*Materials provided:*
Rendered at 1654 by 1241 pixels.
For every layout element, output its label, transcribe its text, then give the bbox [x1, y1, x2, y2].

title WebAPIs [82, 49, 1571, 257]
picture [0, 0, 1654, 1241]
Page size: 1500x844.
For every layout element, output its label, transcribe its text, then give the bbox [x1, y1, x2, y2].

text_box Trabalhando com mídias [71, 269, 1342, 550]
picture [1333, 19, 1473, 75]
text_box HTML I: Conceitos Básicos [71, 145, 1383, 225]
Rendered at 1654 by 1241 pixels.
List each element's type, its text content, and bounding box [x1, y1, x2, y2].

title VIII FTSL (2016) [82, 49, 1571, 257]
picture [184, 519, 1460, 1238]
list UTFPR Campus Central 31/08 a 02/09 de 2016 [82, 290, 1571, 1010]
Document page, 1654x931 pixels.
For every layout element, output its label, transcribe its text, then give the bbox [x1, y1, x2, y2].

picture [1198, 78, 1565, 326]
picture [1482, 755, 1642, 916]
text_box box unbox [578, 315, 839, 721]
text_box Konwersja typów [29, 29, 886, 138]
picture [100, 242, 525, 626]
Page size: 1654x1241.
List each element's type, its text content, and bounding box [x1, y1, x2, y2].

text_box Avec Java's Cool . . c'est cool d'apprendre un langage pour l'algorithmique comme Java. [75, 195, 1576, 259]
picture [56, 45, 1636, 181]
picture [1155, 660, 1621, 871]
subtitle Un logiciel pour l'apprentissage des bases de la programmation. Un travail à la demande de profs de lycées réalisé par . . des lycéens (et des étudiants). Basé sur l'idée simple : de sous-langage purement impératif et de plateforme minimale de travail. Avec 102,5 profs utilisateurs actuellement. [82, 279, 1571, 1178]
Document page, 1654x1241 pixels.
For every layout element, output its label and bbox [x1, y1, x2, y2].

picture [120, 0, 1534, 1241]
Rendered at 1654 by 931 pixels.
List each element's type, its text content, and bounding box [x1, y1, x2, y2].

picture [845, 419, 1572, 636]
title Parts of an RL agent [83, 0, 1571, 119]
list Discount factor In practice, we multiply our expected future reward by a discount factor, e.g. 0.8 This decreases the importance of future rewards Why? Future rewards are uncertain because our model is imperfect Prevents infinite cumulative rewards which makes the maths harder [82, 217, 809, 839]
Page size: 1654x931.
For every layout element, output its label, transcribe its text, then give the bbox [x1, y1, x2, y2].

*Directions for this task:* Copy the listing from the line containing "Document page, 1654x931 pixels." through the line containing "list Discount factor", substituting "enclosing box" for "bounding box" and leaving everything else untouched.

*Problem solution:*
Document page, 1654x931 pixels.
For every layout element, output its label, transcribe its text, then give the bbox [x1, y1, x2, y2].

picture [1198, 78, 1565, 326]
picture [1482, 755, 1642, 916]
text_box box unbox [578, 315, 839, 721]
text_box Konwersja typów [29, 29, 886, 138]
picture [100, 242, 525, 626]
Page size: 1654x1241.
List each element's type, its text content, and enclosing box [x1, y1, x2, y2].

text_box Avec Java's Cool . . c'est cool d'apprendre un langage pour l'algorithmique comme Java. [75, 195, 1576, 259]
picture [56, 45, 1636, 181]
picture [1155, 660, 1621, 871]
subtitle Un logiciel pour l'apprentissage des bases de la programmation. Un travail à la demande de profs de lycées réalisé par . . des lycéens (et des étudiants). Basé sur l'idée simple : de sous-langage purement impératif et de plateforme minimale de travail. Avec 102,5 profs utilisateurs actuellement. [82, 279, 1571, 1178]
Document page, 1654x1241 pixels.
For every layout element, output its label and bbox [x1, y1, x2, y2].

picture [120, 0, 1534, 1241]
Rendered at 1654 by 931 pixels.
List each element's type, its text content, and enclosing box [x1, y1, x2, y2].

picture [845, 419, 1572, 636]
title Parts of an RL agent [83, 0, 1571, 119]
list Discount factor In practice, we multiply our expected future reward by a discount factor, e.g. 0.8 This decreases the importance of future rewards Why? Future rewards are uncertain because our model is imperfect Prevents infinite cumulative rewards which makes the maths harder [82, 217, 809, 839]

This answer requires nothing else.